7. The method of Claim 1, wherein the step of generating an event report comprises: comparing the predetermined characteristic to the threshold; if the predetermined characteristic deviates from the threshold, then identifying an event, and preparing the event report containing the event.

8. The method of Claim 1, wherein the step of transmitting the event report via the alternate communications path comprises transmitting a report message comprising the event report to a remote response center coupled to the alternate communications path.

9. A computer-readable medium having computer-executable instructions for performing the steps recited in Claim 1.

10. A method of non-intrusively controlling a controllable device via an alternate communications path that is distinct from a monitored communications network, comprising the steps: using a monitor to collect information from the communications network, the monitor operative to transmit an event report to a remote response center via the alternate communications path if a predetermined characteristic of the collected information deviates from a threshold; transmitting a control signal from the remote response center to the monitor via the alternate communications path; and performing a control operation by the controllable device in response to processing the control signal at the monitor.

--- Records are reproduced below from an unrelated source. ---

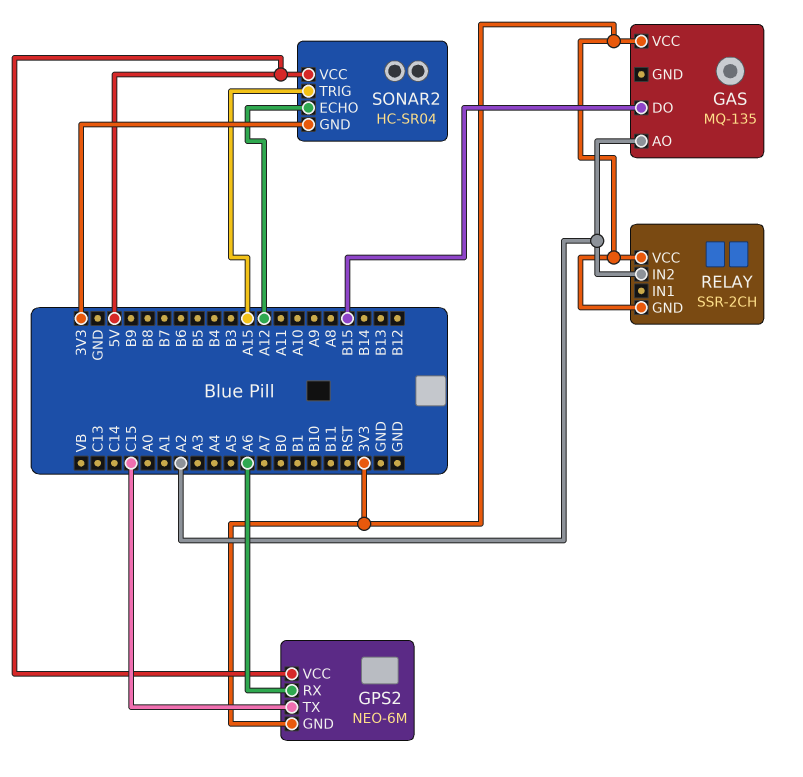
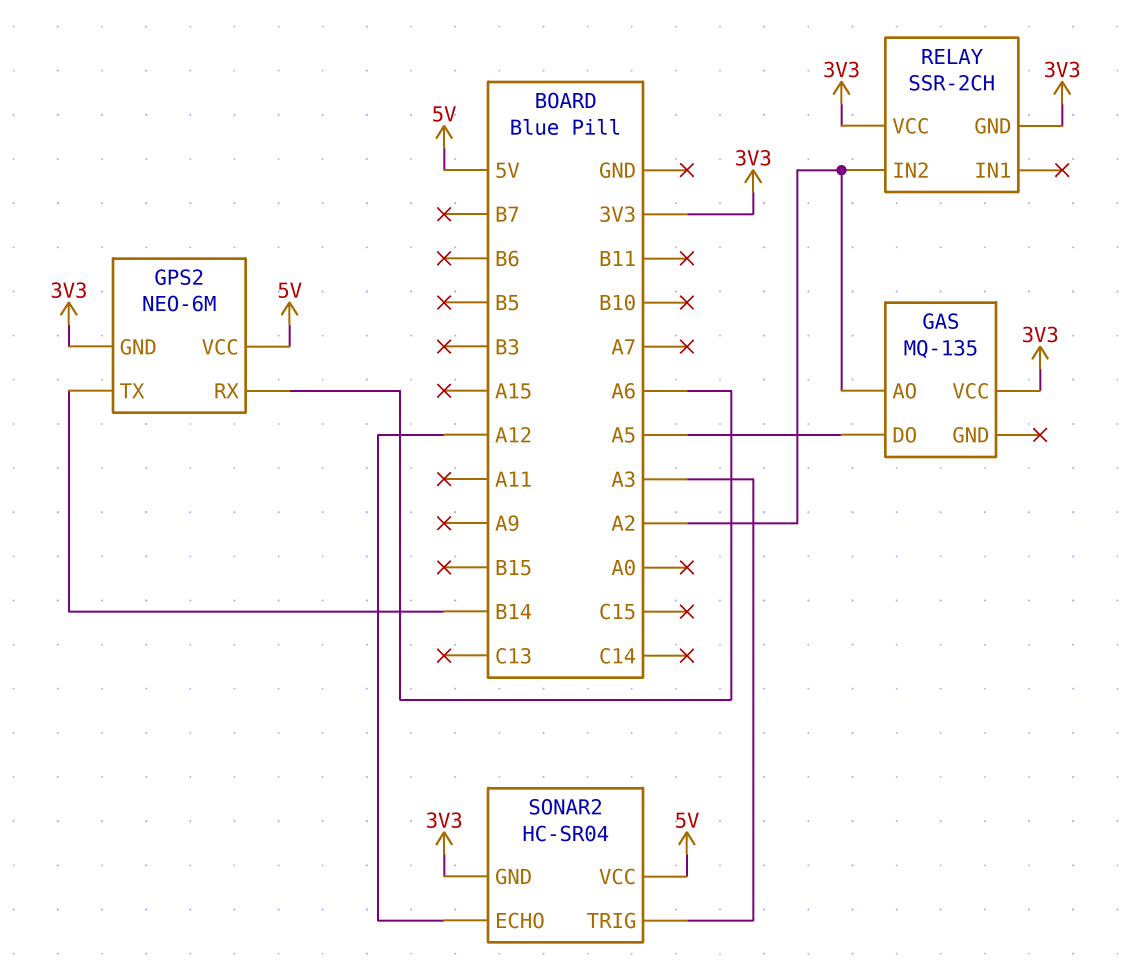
GAS pin DO: B15 -> A5
GPS2 pin TX: C15 -> B14
SONAR2 pin TRIG: A15 -> A3

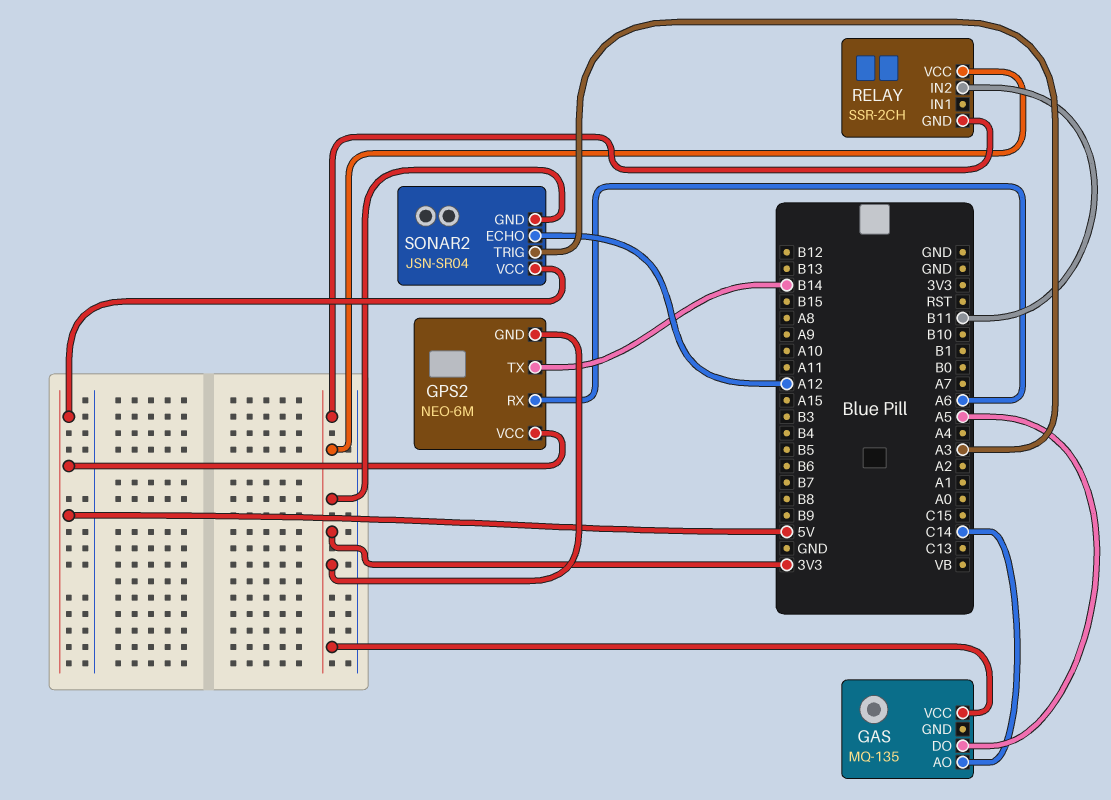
GAS pin AO: A2 -> C14
RELAY pin IN2: A2 -> B11
SONAR2: HC-SR04 -> JSN-SR04

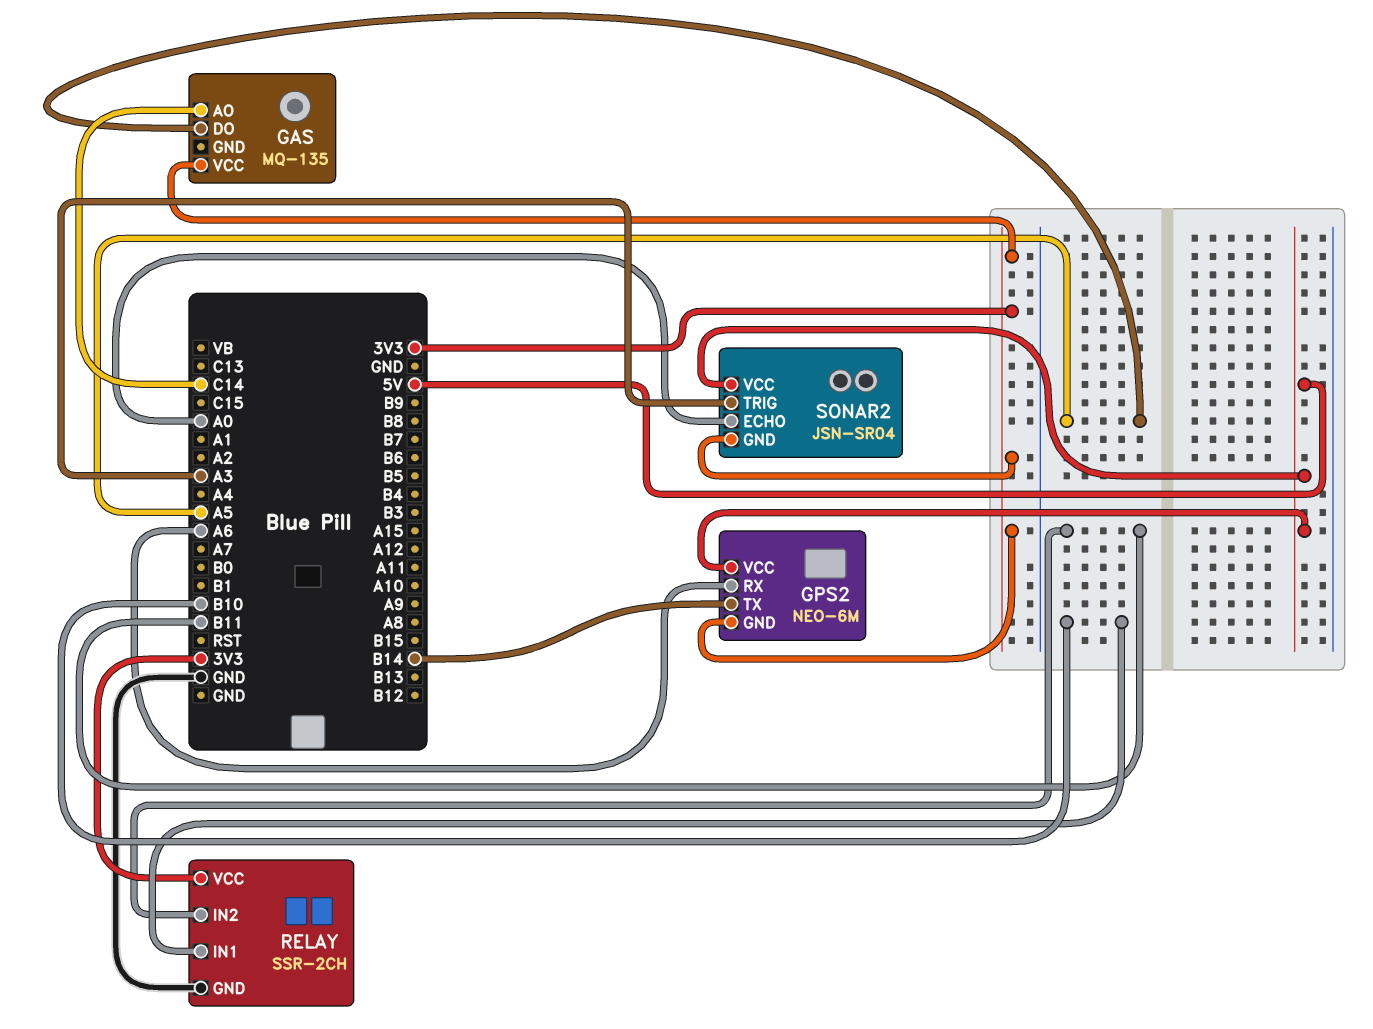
RELAY pin GND: 3V3 -> GND
RELAY pin IN1: none -> B10
SONAR2 pin ECHO: A12 -> A0

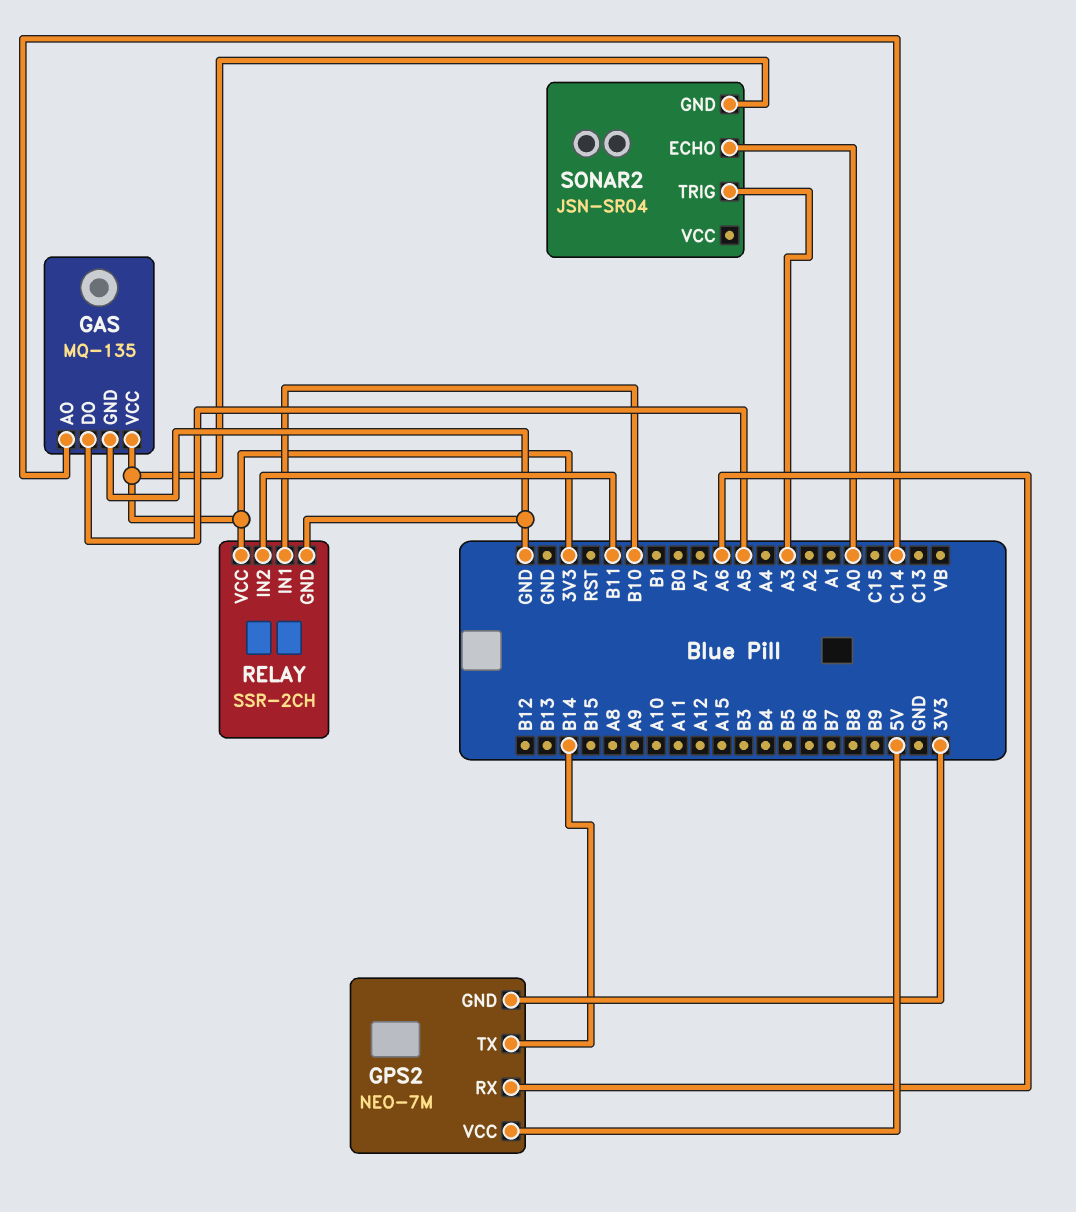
GAS pin GND: none -> GND
GPS2: NEO-6M -> NEO-7M
SONAR2 pin VCC: 5V -> none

11. The method of Claim 10, wherein the alternate communications path comprises a wireless network and the communications network comprises a separate and independent wired network.

12. The method of Claim 11, wherein the step of processing the control signal comprises decoding the control signal to generate an instruction for output to a discrete event interface of the monitor, the discrete event interface operative to initiate the control operation in response to the instruction.

13. The method of Claim 12, wherein the discrete event interface comprises a switch closure interface having relay contacts controllable upon receipt of the instruction.

14. The method of Claim 10, wherein the step of performing a control operation comprises controlling the state of relay contacts at the monitor in response to the control signal, the relay contacts controlling electrical continuity between the monitor and the controllable device.

15. A computer-readable medium having computer-executable instructions for performing the steps recited in Claim 10.

16. A monitor for non-intrusively monitoring a communications network, comprising: a bridge, coupled to the communications network, operable for collecting information from the communications network; a predetermined characteristic analyzer operative to detect a predetermined characteristic in the information output by the bridge; a processor, coupled to the predetermined characteristic analyzer, operative to generate an event report if the predetermined characteristic deviates from a threshold; and a transmitter, coupled to the processor, for sending the event report to a remote response center via an alternative communications path distinct from the communications network.

17. The system of Claim 16, wherein the monitor further comprises a discrete event interface, coupled to the predetermined characteristic analyzer, operable for collecting information from the communications network and receiving instructions from the remote response center via the alternative communications path and performing a control operation on the communications network in response to the instruction.